Questions fréquentes

Mon employeur est-il obligé de donner des titres-restaurant ?

Non. Dans aucun des pays abordés il n'existe d'obligation légale. C'est un avantage volontaire, sauf si une convention collective sectorielle le rend obligatoire.

Les montants augmentent-ils automatiquement partout en 2026 ?

Non, et cela diffère selon le pays. En Belgique, l'augmentation à 10 euros doit être fixée par secteur ou par entreprise dans une convention collective ou un accord individuel. En France et en Italie, seuls les plafonds légaux d'exonération augmentent ; ce que vous recevez effectivement dépend de votre employeur. Renseignez-vous donc auprès de votre employeur ou vérifiez vos accords sectoriels.

Puis-je échanger des titres-restaurant contre de l'argent ?

Non, ce n'est pas autorisé.
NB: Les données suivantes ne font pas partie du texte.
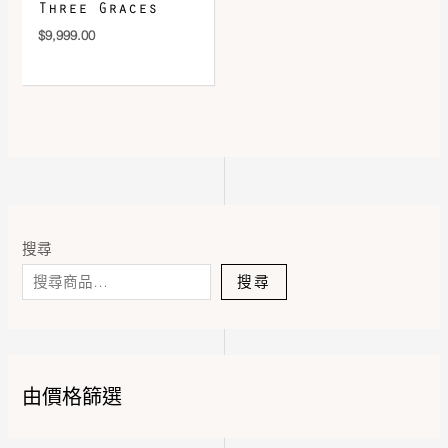
Three Graces
$
9,999.00
搜尋
搜尋
由價格篩選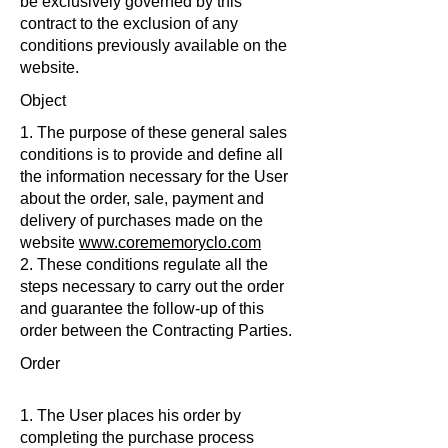
be exclusively governed by this
contract to the exclusion of any
conditions previously available on the
website.
Object
1. The purpose of these general sales
conditions is to provide and define all
the information necessary for the User
about the order, sale, payment and
delivery of purchases made on the
website
www.corememoryclo.com
2. These conditions regulate all the
steps necessary to carry out the order
and guarantee the follow-up of this
order between the Contracting Parties.
Order
1. The User places his order by
completing the purchase process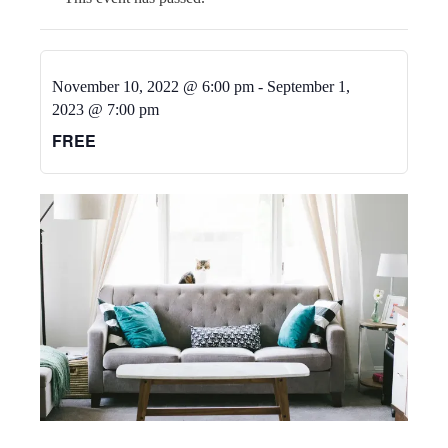
November 10, 2022 @ 6:00 pm
-
September 1,
2023 @ 7:00 pm
FREE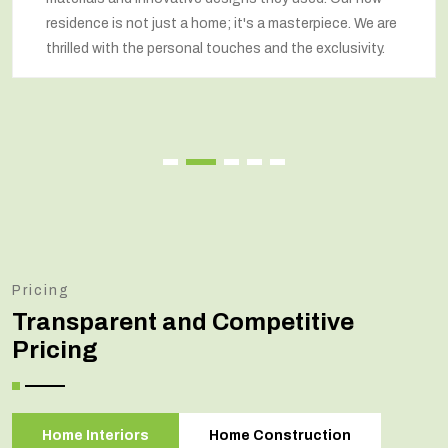
residence is not just a home; it's a masterpiece. We are
thrilled with the personal touches and the exclusivity.
Pricing
Transparent and Competitive
Pricing
Home Interiors
Home Construction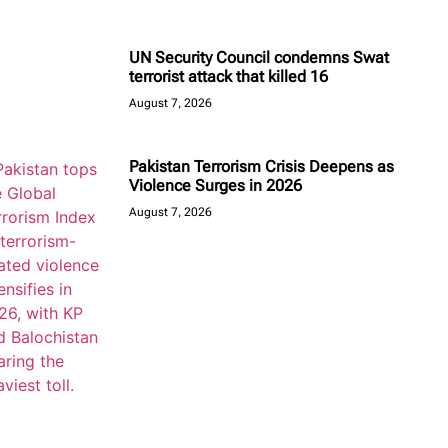
UN Security Council condemns Swat
terrorist attack that killed 16
August 7, 2026
Pakistan Terrorism Crisis Deepens as
Violence Surges in 2026
August 7, 2026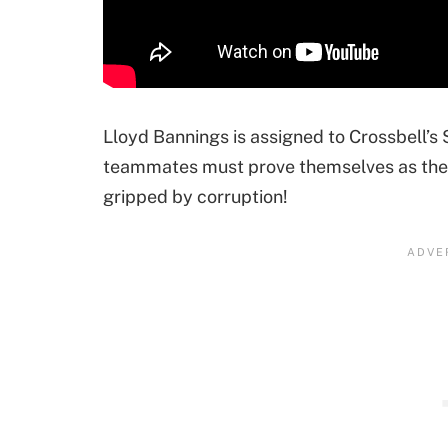
Lloyd Bannings is assigned to Crossbell’s
teammates must prove themselves as they f
gripped by corruption!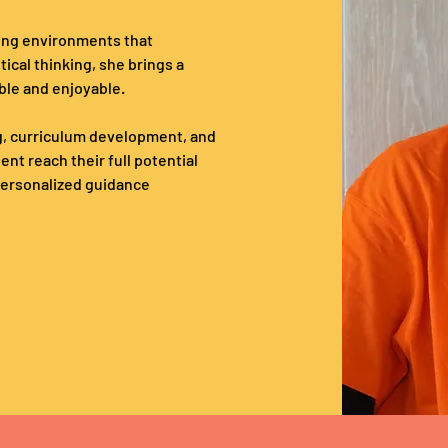
ing environments that 
tical thinking, she brings a 
ble and enjoyable. 
, curriculum development, and 
t reach their full potential 
 personalized guidance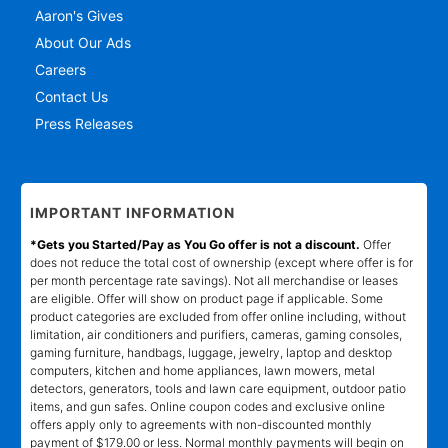
Aaron's Gives
About Our Ads
Careers
Contact Us
Press Releases
IMPORTANT INFORMATION
*Gets you Started/Pay as You Go offer is not a discount.
Offer
does not reduce the total cost of ownership (except where offer is for
per month percentage rate savings). Not all merchandise or leases
are eligible. Offer will show on product page if applicable. Some
product categories are excluded from offer online including, without
limitation, air conditioners and purifiers, cameras, gaming consoles,
gaming furniture, handbags, luggage, jewelry, laptop and desktop
computers, kitchen and home appliances, lawn mowers, metal
detectors, generators, tools and lawn care equipment, outdoor patio
items, and gun safes. Online coupon codes and exclusive online
offers apply only to agreements with non-discounted monthly
payment of $179.00 or less. Normal monthly payments will begin on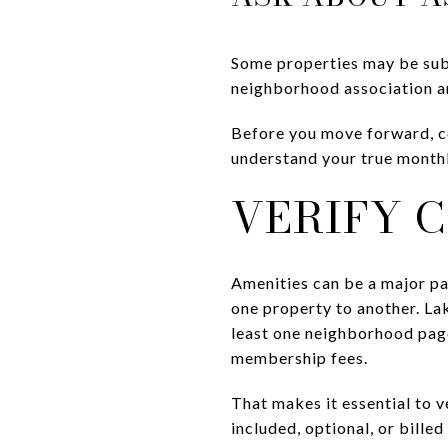
Some properties may be subj
neighborhood association an
Before you move forward, c
understand your true monthl
VERIFY C
Amenities can be a major pa
one property to another. Lak
least one neighborhood pag
membership fees.
That makes it essential to v
included, optional, or bille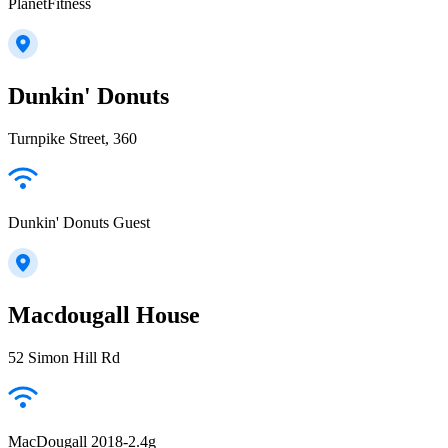
PlanetFitness
Dunkin' Donuts
Turnpike Street, 360
Dunkin' Donuts Guest
Macdougall House
52 Simon Hill Rd
MacDougall 2018-2.4g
L'avantage n'est utilisable que pour la nourriture et les repas et a une validité limitée dans la plupart des pays, en Belgique par exemple 12 mois au maximum.

Les titres-restaurant comptent-ils comme revenu dans mon budget ?

Pour votre budget familial, oui, et c'est exactement le propos de cet article : traitez-les comme un flux de revenus séparé destiné à la nourriture. Fiscalement, dans les limites légales, ils sont justement exonérés d'impôt et de cotisations sociales.